Does taking billions of dollars from welfare recipients and First Nations people and giving it to mining interests and landlords sound like a government with no platform?

One more thing. Last year, the Orwellian-named Fair Work Commission – which the Coalition, as with other federal statutory bodies, has stacked with political appointees – cut penalty rates to some of the most insecure, underemployed, casualised workers in the country. A recent McKell Institute report found that if the Coalition is re-elected, some $2.87 billion will be transferred from these workers to business owners and shareholders.
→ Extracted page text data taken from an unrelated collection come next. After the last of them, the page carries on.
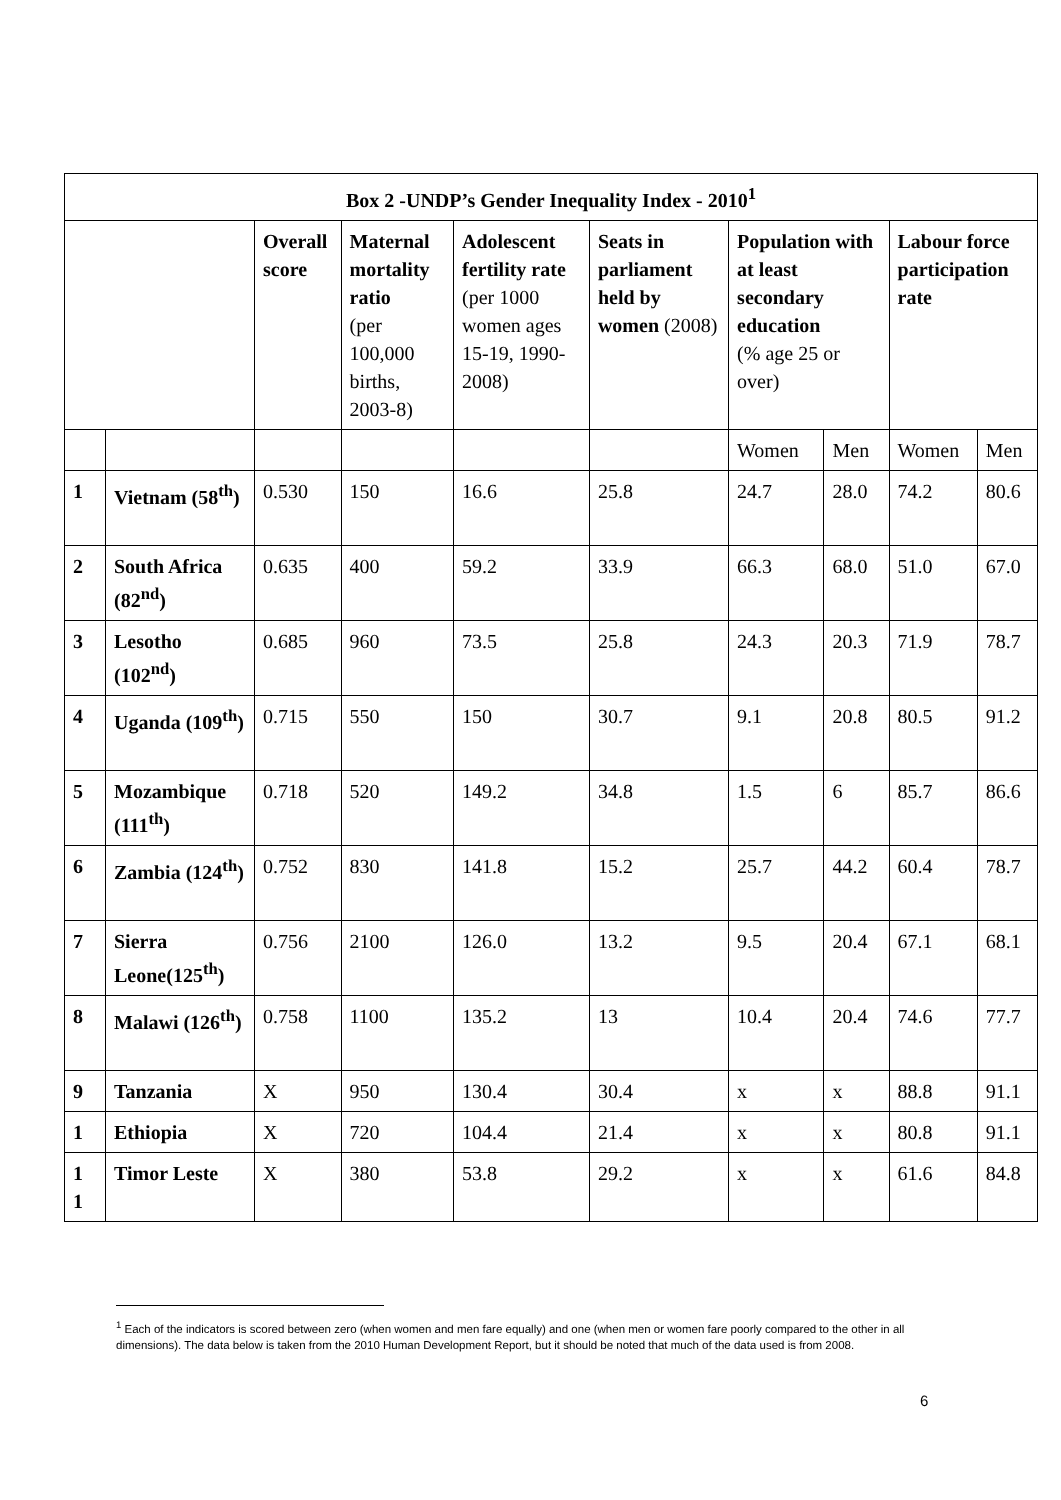| Box 2 -UNDP’s Gender Inequality Index - 2010<sup>1</sup> | | | | | | | | | |
| --- | --- | --- | --- | --- | --- | --- | --- | --- | --- |
| | | Overall score | Maternal mortality ratio (per 100,000 births, 2003-8) | Adolescent fertility rate (per 1000 women ages 15-19, 1990-2008) | Seats in parliament held by women (2008) | Population with at least secondary education (% age 25 or over) | | Labour force participation rate | |
| | | | | | | Women | Men | Women | Men |
| 1 | Vietnam (58<sup>th</sup>) | 0.530 | 150 | 16.6 | 25.8 | 24.7 | 28.0 | 74.2 | 80.6 |
| 2 | South Africa (82<sup>nd</sup>) | 0.635 | 400 | 59.2 | 33.9 | 66.3 | 68.0 | 51.0 | 67.0 |
| 3 | Lesotho (102<sup>nd</sup>) | 0.685 | 960 | 73.5 | 25.8 | 24.3 | 20.3 | 71.9 | 78.7 |
| 4 | Uganda (109<sup>th</sup>) | 0.715 | 550 | 150 | 30.7 | 9.1 | 20.8 | 80.5 | 91.2 |
| 5 | Mozambique (111<sup>th</sup>) | 0.718 | 520 | 149.2 | 34.8 | 1.5 | 6 | 85.7 | 86.6 |
| 6 | Zambia (124<sup>th</sup>) | 0.752 | 830 | 141.8 | 15.2 | 25.7 | 44.2 | 60.4 | 78.7 |
| 7 | Sierra Leone(125<sup>th</sup>) | 0.756 | 2100 | 126.0 | 13.2 | 9.5 | 20.4 | 67.1 | 68.1 |
| 8 | Malawi (126<sup>th</sup>) | 0.758 | 1100 | 135.2 | 13 | 10.4 | 20.4 | 74.6 | 77.7 |
| 9 | Tanzania | X | 950 | 130.4 | 30.4 | x | x | 88.8 | 91.1 |
| 1 | Ethiopia | X | 720 | 104.4 | 21.4 | x | x | 80.8 | 91.1 |
| 1 1 | Timor Leste | X | 380 | 53.8 | 29.2 | x | x | 61.6 | 84.8 |
<sup>1</sup> Each of the indicators is scored between zero (when women and men fare equally) and one (when men or women fare poorly compared to the other in all dimensions). The data below is taken from the 2010 Human Development Report, but it should be noted that much of the data used is from 2008.
6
As any economist can tell you, the multiplier effect of $2.87 billion spent by low-paid workers on essentials in their local communities is vastly more beneficial to the Australian economy than $2.87 billion in the pockets of people who have enough disposable income to spend money on shares and overseas holidays and luxury imports.

In addition, PAYE waged workers pay tax before we see it. There are little or no tax deductions available to casualised workers in the retail and hospitality sectors. Business owners and shareholders, on the other hand, enjoy access to a huge array of tax minimisation schemes. So government revenue will also decline as a result of this transfer of wealth upwards, from low-income to well-off, because all low-income workers meet all their tax liabilities in full; while business owners and shareholders are invited, by fiscal policy settings, to evade and minimise at every opportunity.

The 2019-20 budget, with its fabricated future bottom line, has sunk without a trace. And that is even with Treasurer Josh Frydenberg, as part of his budget sell, releasing a picture of himself as a young man, half-naked on a bed. I am not joking. I wish I was.

But it serves as a handy metaphor for this election. The public are poorly served by a campaign where the emperors are fully clothed and legacy media pretend they are naked, yet here we are.